Our estimation procedure is to combine two random samples of 1,000
observations with Y=0 and 1,000 observations with Y=1 and do a logit
estimate of alpha and beta. We would expect the estimate of alpha to
be wrong-- not close to 0.017-- and the estimate of beta to be right--
close to 0.000-- since we have a large enough sample that consistent
estimates ought to be close to the true parameters.
The maximum likelihood estimate would give us standard errors based on
the second derivative of the likelihood function or on bootstrapping.
In repeated sampling, we would expect the standard deviation of the
alpha estimates not to be close to the average of the estimates of its
standard error. The question to be investigated is whether the the
standard deviation of the beta estimates is close to the average of
the estimates of its standard error.
So far, so good. Where I made my mistake, I think, is in the
definition of "repeated sampling". Ordinarily in frequentist thinking,
in repeated sampling we keep the X values the same in each sample, and
we draw new disturbances, which combine with the fixed X's to give new
Y's. That also amounts to conditioning on the X's, though we wouldn't
have had to condition the X's, since our estimator should work fine even
if we changed the X's in each sample too. (If we did change the X's,
though, that change the information content in each sample--- a sample
in which X only varied between .3 and .4 would have less information and
yield worse estimates than one with X varying widely between .02 and
.94. So in small samples, especially, we'd have to make some allowance
for that.)
Here, though, we can't keep the X's fixed. If we did, then although our
first sample would have 1,000 observations with Y=1, our succeeding
samples would have about 34. We wouldn't be using the case-control
method.
So what we have to do is to think about repeated samples with 1,000 Y=0
observations and 1,000 Y=1's. Turning our usual thinking upside down,
we need to keep the Y's fixed, draw new disturbances, and let the X's
vary. This is especially hard to think about here, because knowing Y
and epsilon does not tell us X-- remember, Y is coarse and contains less
information than alpha + beta*X + epsilon,and beta is zero here too,
making things even worse.
The best way to proceed is to think about repeating the entire
scientific procedure, including the sampling as well as the estimation.
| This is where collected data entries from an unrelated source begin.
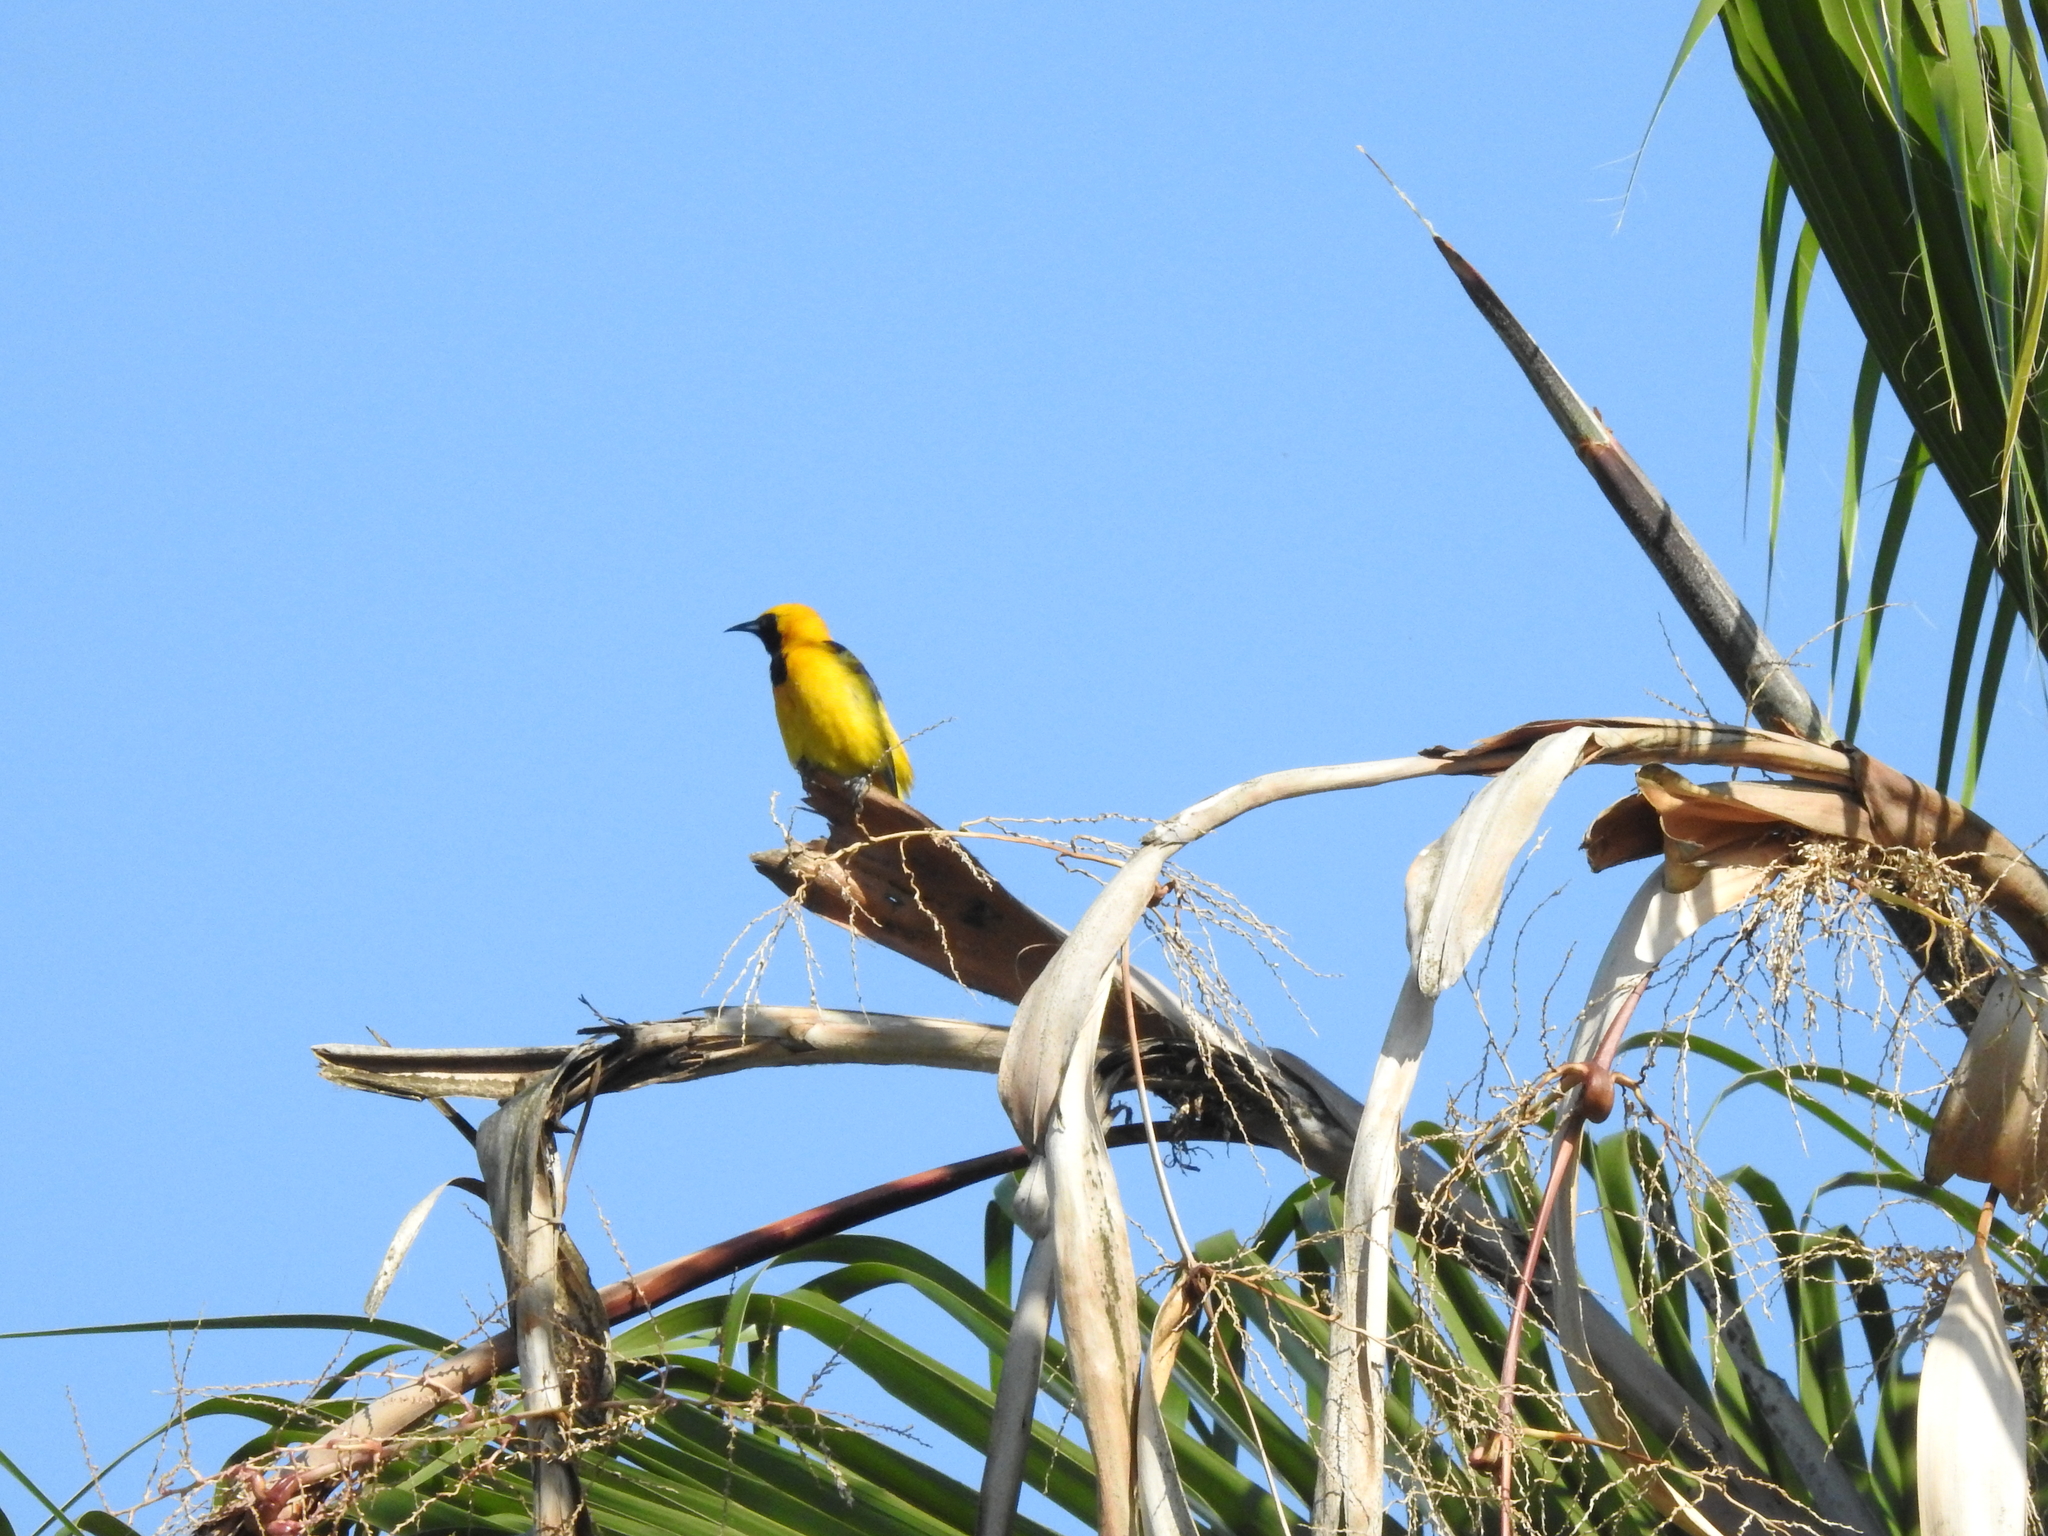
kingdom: Animalia
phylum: Chordata
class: Aves
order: Passeriformes
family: Icteridae
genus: Icterus
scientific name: Icterus cucullatus
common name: Hooded oriole
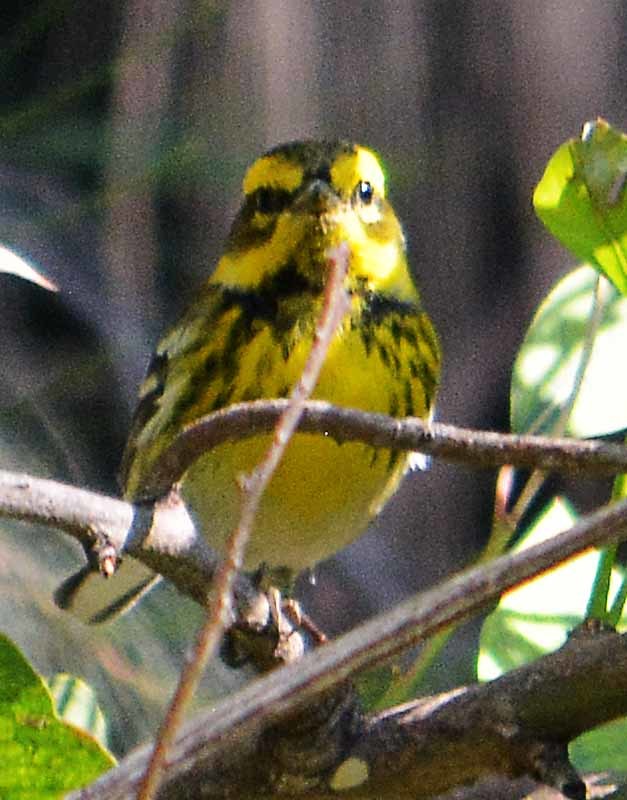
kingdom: Animalia
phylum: Chordata
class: Aves
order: Passeriformes
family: Parulidae
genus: Setophaga
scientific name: Setophaga townsendi
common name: Townsend's warbler
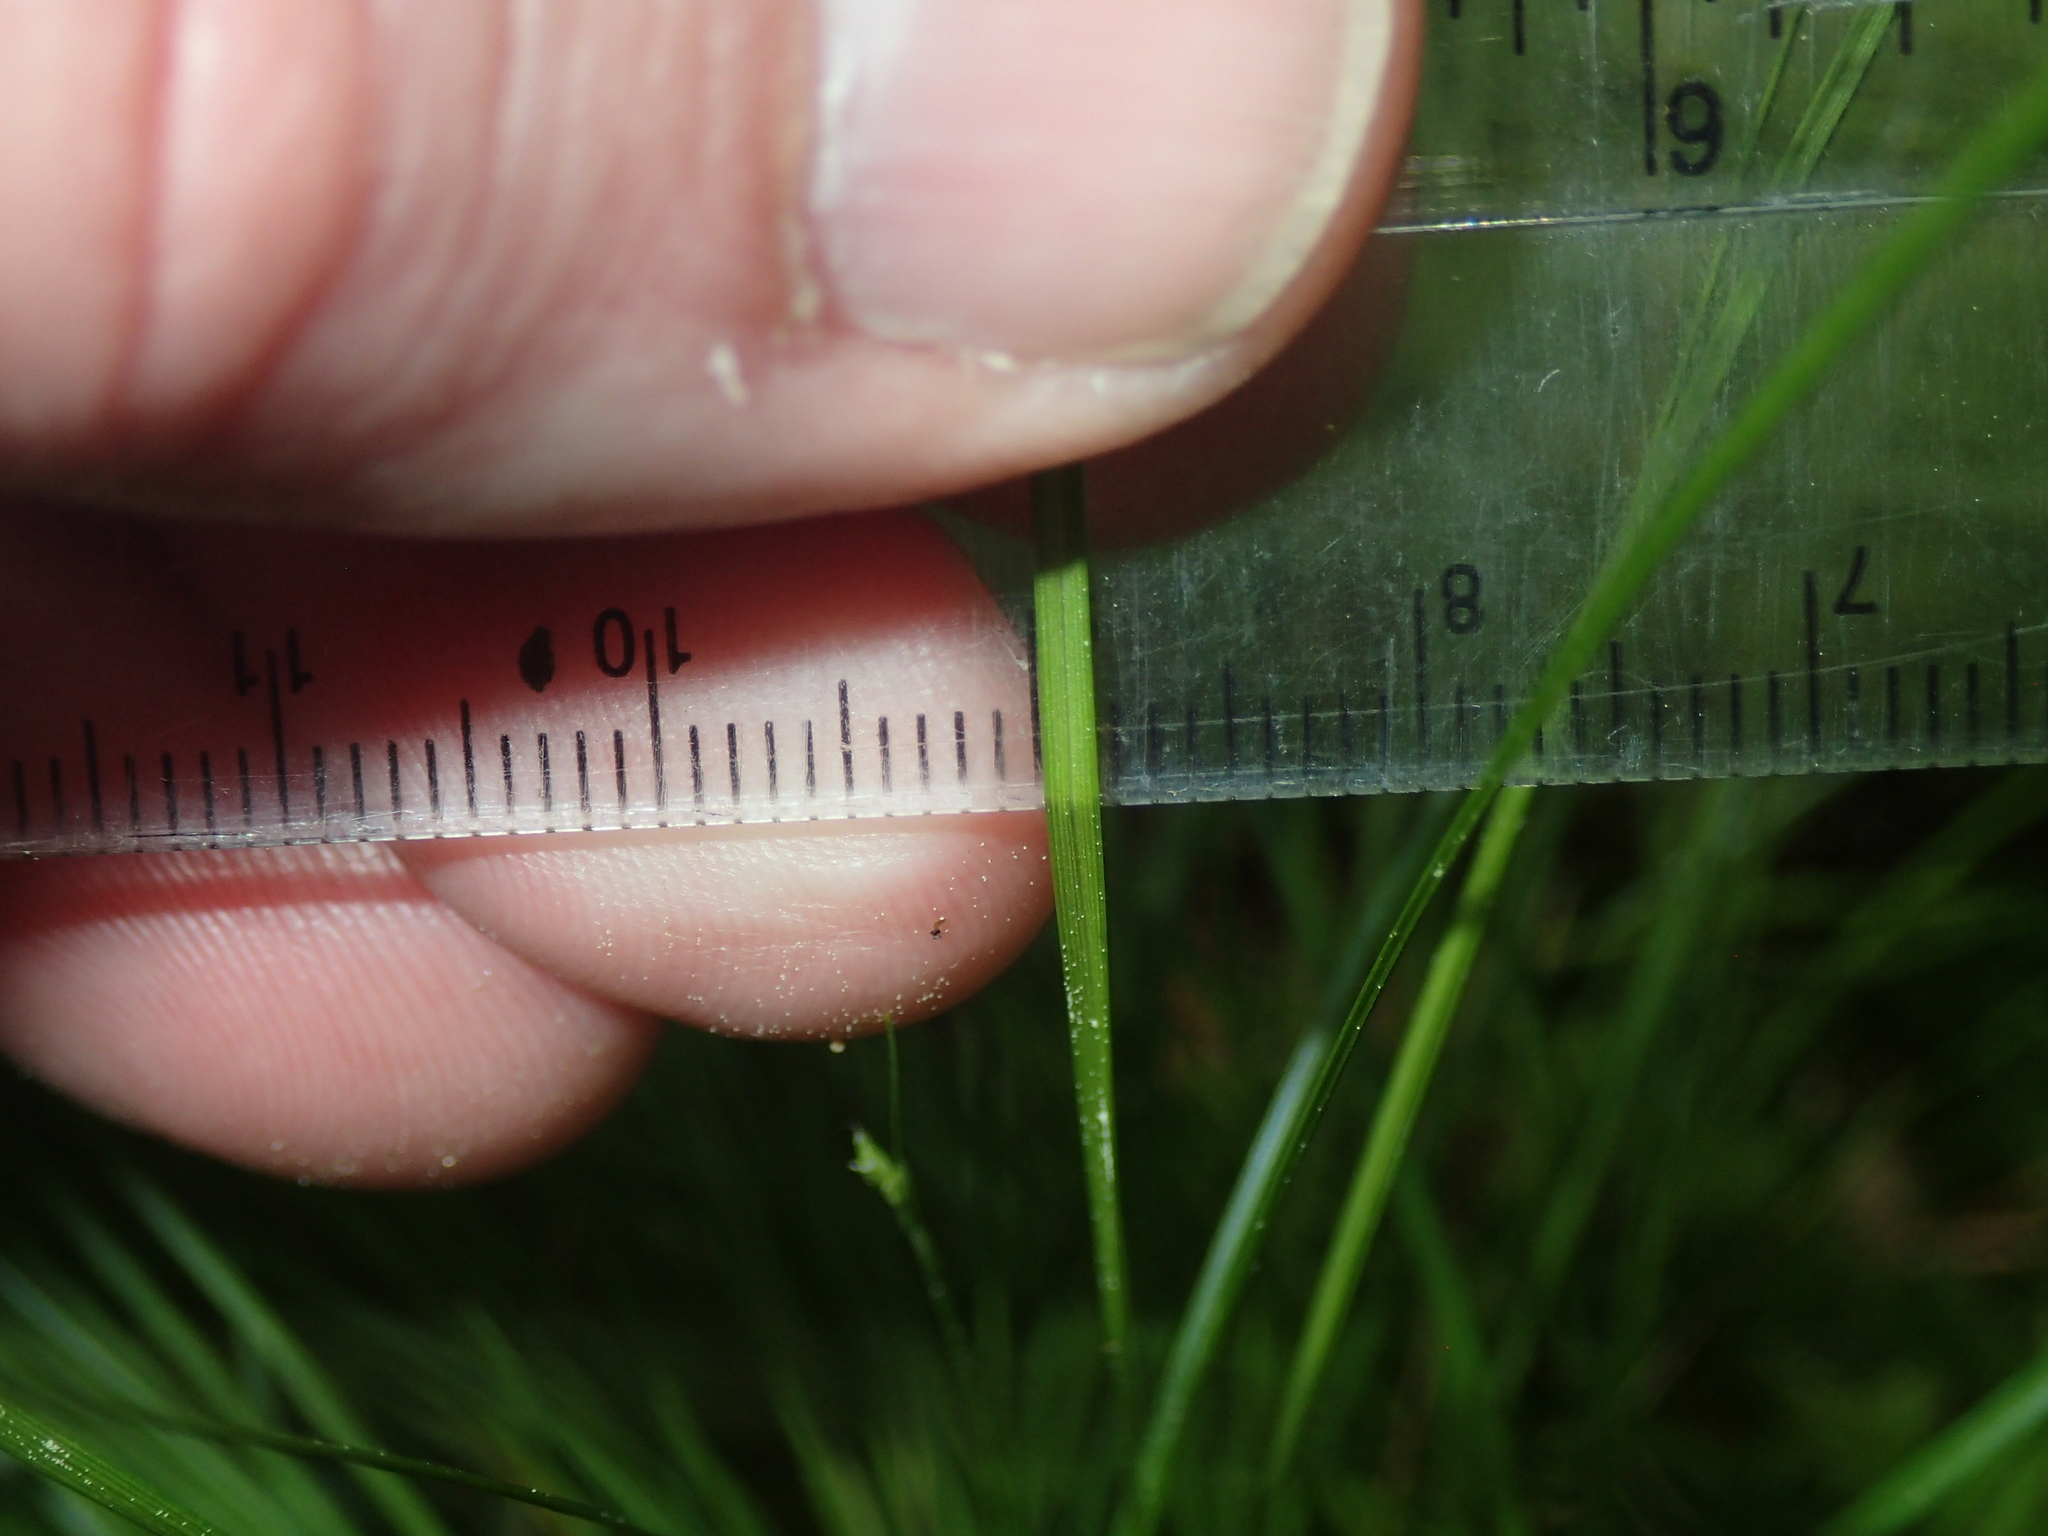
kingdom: Plantae
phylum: Tracheophyta
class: Liliopsida
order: Poales
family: Cyperaceae
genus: Carex
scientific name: Carex atlantica
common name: Atlantic sedge
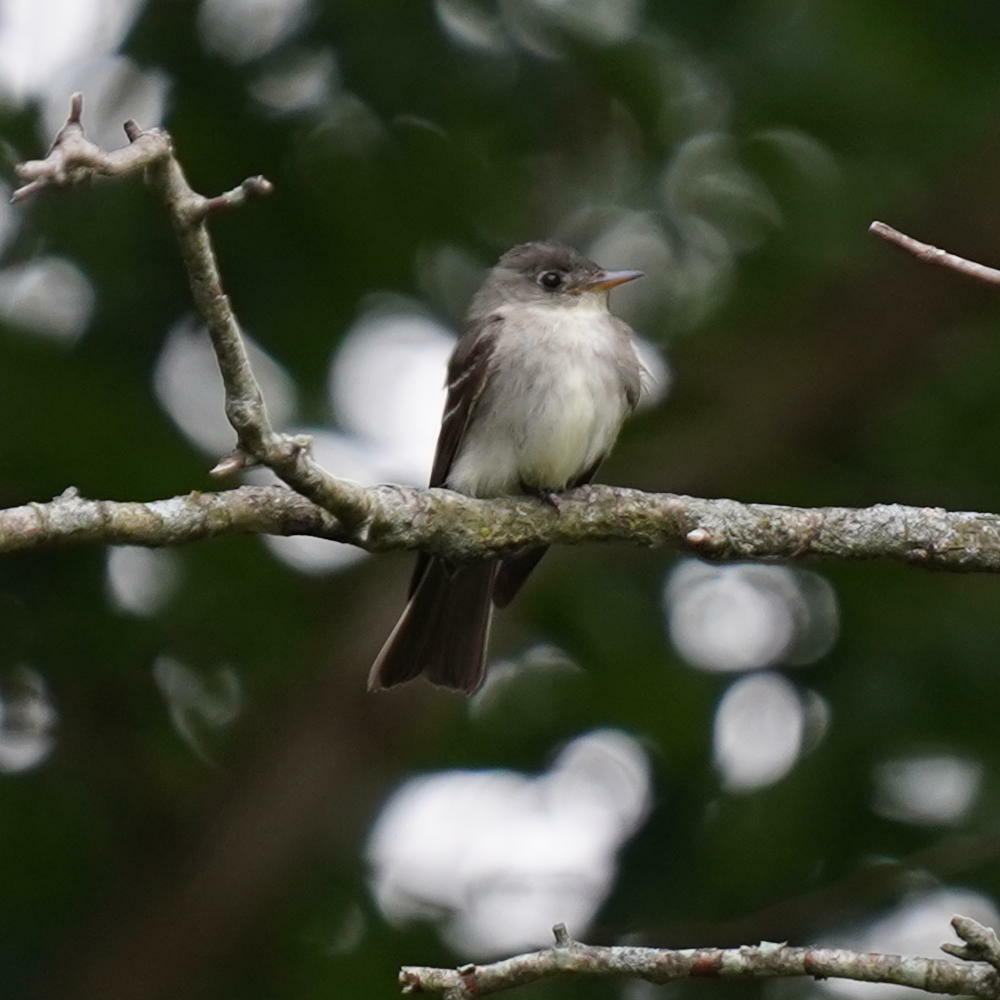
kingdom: Animalia
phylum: Chordata
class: Aves
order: Passeriformes
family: Tyrannidae
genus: Contopus
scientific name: Contopus virens
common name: Eastern wood-pewee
The way I did this was to take 100 n=2000 samples from the 60,000-point
population, each time combining equal-sized subsamples with Y=0 and
with Y=1.
Recall, however, that there are only 1,037 Y=1 values in the entire
population. Thus, my repeated sampling had to be with replacement, and
was using the same Y=1 observations over and over. It is OK to use the
same X values repeatedly, but these observations also had the same
epsilon values each time, so the samples are not independent in the way
needed for the law of large numbers to work. The standard errors
computed by maximum likelihood came out wrong--- not equal to the
standard deviation of the estimates, but that is to be expected when the
draws are not independent.
Realizing this, I also tried doing the procedure with 100 n=200
samples instead of 100 n=2000 samples. I still used sampling with
replacement, but now there was less overlap between replacements, less
dependence between samples. And now the estimated standard errors were
close to the standard deviations.
This, I expect is what would happen if I did the kind of repeated
sampling that is our thought experiment for the kind of real studies
that use the case-control method. That thought experiment is to take
repeated draws of 60,000-point populations, with the same X's each time
but with different epsilons and hence Y's. Each of the 100 Monte Carlo
samples would be from a different population draw.